- _MATERIAL FOR THIS TASK_
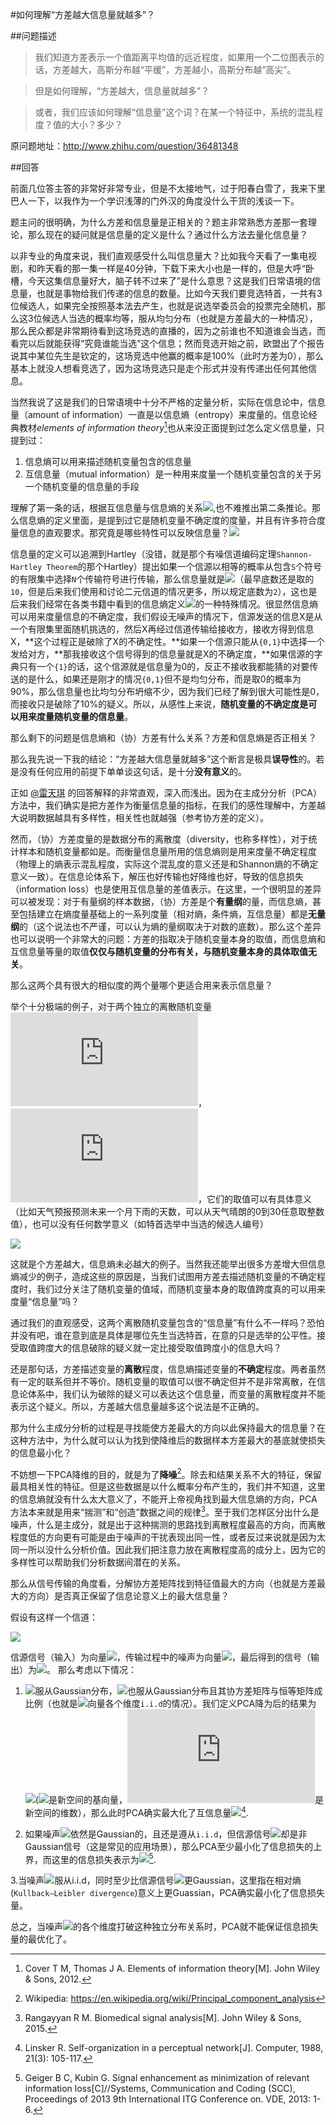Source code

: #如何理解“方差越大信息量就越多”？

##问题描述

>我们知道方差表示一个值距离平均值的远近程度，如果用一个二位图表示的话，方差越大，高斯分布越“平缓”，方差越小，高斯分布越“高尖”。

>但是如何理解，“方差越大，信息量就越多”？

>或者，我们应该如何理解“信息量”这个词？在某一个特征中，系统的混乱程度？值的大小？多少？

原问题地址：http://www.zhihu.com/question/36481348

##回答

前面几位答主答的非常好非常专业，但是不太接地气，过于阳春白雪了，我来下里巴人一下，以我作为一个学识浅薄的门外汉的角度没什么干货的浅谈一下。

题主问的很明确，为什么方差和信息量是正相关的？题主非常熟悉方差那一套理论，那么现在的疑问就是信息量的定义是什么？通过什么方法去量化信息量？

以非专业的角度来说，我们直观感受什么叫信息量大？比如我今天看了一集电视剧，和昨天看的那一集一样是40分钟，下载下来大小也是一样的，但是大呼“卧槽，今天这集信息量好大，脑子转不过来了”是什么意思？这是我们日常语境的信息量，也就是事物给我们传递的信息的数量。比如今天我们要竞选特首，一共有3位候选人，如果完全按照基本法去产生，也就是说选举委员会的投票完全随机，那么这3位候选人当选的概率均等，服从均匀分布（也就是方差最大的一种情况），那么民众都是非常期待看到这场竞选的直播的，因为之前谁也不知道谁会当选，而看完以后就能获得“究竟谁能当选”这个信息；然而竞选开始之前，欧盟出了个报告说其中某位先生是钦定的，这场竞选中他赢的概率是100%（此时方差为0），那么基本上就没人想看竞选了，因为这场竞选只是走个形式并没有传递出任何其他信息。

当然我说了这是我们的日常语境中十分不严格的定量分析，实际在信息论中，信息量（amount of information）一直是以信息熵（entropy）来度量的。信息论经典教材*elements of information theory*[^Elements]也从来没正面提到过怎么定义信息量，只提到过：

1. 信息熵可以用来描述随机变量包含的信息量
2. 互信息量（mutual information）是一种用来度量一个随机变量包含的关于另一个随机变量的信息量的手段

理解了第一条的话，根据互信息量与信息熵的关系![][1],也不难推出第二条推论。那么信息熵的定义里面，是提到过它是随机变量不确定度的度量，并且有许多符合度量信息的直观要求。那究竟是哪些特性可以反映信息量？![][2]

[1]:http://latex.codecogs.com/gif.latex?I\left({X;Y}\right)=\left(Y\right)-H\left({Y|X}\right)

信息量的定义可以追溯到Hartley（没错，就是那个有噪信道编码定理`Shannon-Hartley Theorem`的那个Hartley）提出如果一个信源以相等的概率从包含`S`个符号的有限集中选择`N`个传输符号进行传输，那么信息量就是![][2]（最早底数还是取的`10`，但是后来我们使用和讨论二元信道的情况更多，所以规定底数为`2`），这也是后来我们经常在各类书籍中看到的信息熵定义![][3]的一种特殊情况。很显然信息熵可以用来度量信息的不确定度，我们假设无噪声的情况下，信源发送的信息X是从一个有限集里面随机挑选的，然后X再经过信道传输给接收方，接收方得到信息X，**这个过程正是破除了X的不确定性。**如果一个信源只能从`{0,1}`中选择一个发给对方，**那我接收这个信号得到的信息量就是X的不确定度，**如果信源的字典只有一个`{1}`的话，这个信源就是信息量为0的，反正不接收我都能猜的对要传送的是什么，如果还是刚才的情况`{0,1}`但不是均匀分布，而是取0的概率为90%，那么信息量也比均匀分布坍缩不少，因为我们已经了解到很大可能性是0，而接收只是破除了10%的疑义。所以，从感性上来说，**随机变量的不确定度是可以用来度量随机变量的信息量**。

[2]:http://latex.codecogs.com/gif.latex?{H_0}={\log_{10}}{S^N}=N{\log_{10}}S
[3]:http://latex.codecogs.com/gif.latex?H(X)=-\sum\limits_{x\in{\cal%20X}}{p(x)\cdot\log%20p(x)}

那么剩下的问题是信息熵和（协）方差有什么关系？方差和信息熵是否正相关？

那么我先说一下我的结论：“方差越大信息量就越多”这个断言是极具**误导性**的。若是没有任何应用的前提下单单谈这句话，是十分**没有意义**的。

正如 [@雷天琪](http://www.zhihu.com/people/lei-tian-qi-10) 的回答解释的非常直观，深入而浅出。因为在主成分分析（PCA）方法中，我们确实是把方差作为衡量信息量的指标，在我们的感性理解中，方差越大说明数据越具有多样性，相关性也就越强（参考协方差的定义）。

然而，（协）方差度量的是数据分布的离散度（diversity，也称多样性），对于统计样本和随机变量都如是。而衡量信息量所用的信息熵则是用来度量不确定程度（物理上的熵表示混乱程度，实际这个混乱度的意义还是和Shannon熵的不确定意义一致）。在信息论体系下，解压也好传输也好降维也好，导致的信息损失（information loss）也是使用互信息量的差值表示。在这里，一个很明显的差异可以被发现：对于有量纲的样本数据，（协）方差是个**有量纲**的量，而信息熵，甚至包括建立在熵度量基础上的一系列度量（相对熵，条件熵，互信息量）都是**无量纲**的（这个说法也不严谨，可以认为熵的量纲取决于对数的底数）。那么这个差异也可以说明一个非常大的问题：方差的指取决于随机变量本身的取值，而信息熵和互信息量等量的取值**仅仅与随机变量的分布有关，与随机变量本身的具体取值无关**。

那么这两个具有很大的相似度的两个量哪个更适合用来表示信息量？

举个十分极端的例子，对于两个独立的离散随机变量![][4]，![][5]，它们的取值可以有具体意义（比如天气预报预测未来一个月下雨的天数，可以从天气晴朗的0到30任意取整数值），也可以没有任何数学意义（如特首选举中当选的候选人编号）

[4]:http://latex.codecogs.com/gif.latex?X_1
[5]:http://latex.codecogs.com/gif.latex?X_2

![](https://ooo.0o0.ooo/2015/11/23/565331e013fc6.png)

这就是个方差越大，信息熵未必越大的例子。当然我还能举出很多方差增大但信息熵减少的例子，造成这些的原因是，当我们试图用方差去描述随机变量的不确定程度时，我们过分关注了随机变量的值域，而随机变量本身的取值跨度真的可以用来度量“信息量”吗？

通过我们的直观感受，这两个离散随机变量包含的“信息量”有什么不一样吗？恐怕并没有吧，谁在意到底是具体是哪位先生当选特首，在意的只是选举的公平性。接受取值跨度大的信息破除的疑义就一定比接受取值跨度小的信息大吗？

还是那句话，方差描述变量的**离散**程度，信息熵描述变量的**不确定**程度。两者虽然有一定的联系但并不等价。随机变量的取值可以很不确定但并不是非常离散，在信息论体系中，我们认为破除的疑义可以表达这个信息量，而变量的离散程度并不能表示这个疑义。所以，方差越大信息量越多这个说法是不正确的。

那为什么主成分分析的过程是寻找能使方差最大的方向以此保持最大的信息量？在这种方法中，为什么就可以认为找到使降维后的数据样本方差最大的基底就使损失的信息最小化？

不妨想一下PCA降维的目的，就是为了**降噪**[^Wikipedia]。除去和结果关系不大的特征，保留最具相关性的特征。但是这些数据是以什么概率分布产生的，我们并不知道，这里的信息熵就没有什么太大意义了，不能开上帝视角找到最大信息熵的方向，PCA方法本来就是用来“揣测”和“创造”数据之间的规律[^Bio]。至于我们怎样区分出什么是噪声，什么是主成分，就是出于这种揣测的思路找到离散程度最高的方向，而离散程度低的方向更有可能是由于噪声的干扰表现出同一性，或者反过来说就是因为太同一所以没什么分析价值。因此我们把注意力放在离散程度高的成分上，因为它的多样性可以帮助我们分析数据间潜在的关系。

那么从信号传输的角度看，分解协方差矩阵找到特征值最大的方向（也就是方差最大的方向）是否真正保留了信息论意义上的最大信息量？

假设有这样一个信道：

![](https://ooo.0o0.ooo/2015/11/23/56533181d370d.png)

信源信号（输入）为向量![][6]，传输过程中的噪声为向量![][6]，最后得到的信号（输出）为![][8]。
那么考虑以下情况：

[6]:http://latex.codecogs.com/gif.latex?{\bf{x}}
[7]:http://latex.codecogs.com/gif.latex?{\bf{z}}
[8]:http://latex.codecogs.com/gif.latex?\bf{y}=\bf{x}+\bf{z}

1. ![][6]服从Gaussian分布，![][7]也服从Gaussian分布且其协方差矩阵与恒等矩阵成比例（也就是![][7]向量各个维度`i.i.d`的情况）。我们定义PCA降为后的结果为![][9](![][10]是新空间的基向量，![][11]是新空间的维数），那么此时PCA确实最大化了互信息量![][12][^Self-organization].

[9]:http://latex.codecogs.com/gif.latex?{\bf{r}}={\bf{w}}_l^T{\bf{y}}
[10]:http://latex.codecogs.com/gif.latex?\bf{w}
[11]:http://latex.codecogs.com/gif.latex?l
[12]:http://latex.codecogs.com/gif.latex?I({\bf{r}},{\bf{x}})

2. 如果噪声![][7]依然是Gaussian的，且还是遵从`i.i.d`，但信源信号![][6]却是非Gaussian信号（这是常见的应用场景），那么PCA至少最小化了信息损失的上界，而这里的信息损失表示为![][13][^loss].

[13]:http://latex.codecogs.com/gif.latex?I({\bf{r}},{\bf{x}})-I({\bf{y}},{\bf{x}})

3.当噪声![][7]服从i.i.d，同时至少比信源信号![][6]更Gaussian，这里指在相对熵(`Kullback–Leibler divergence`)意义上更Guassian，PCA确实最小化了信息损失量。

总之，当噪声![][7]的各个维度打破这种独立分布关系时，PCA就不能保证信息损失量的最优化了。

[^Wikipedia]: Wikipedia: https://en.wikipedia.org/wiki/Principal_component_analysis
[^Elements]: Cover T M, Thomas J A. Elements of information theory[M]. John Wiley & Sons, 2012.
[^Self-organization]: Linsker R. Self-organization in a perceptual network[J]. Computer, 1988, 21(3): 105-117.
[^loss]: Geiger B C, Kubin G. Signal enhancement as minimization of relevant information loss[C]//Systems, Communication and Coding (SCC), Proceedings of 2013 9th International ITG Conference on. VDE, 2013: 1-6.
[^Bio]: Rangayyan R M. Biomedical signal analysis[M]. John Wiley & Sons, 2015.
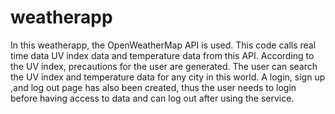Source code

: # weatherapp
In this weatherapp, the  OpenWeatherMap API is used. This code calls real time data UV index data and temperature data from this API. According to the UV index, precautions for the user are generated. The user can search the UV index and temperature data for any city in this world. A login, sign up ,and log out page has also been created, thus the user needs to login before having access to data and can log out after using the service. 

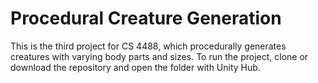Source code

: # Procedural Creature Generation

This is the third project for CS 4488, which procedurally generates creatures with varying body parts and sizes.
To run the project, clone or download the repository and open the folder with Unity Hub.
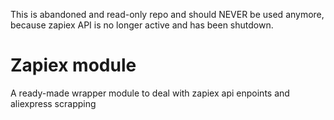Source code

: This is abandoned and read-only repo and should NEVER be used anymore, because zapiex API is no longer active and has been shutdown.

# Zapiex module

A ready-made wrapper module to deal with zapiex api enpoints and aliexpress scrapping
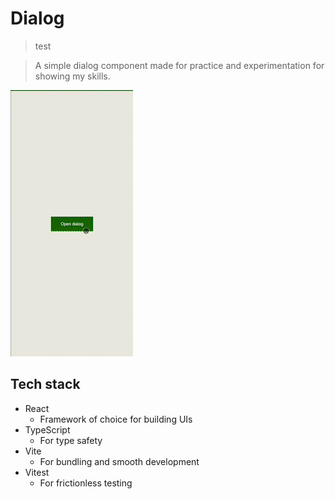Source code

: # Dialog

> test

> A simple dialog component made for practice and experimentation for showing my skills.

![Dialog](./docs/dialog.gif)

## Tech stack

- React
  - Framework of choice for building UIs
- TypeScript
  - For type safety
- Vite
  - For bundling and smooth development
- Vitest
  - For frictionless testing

- _WHAT THE EXERCISE ASKS_
Return, from the material above, every line with the word "Sons".

- _RESPONSE TO THE TASK_
[^Elements]: Cover T M, Thomas J A. Elements of information theory[M]. John Wiley & Sons, 2012.
[^Bio]: Rangayyan R M. Biomedical signal analysis[M]. John Wiley & Sons, 2015.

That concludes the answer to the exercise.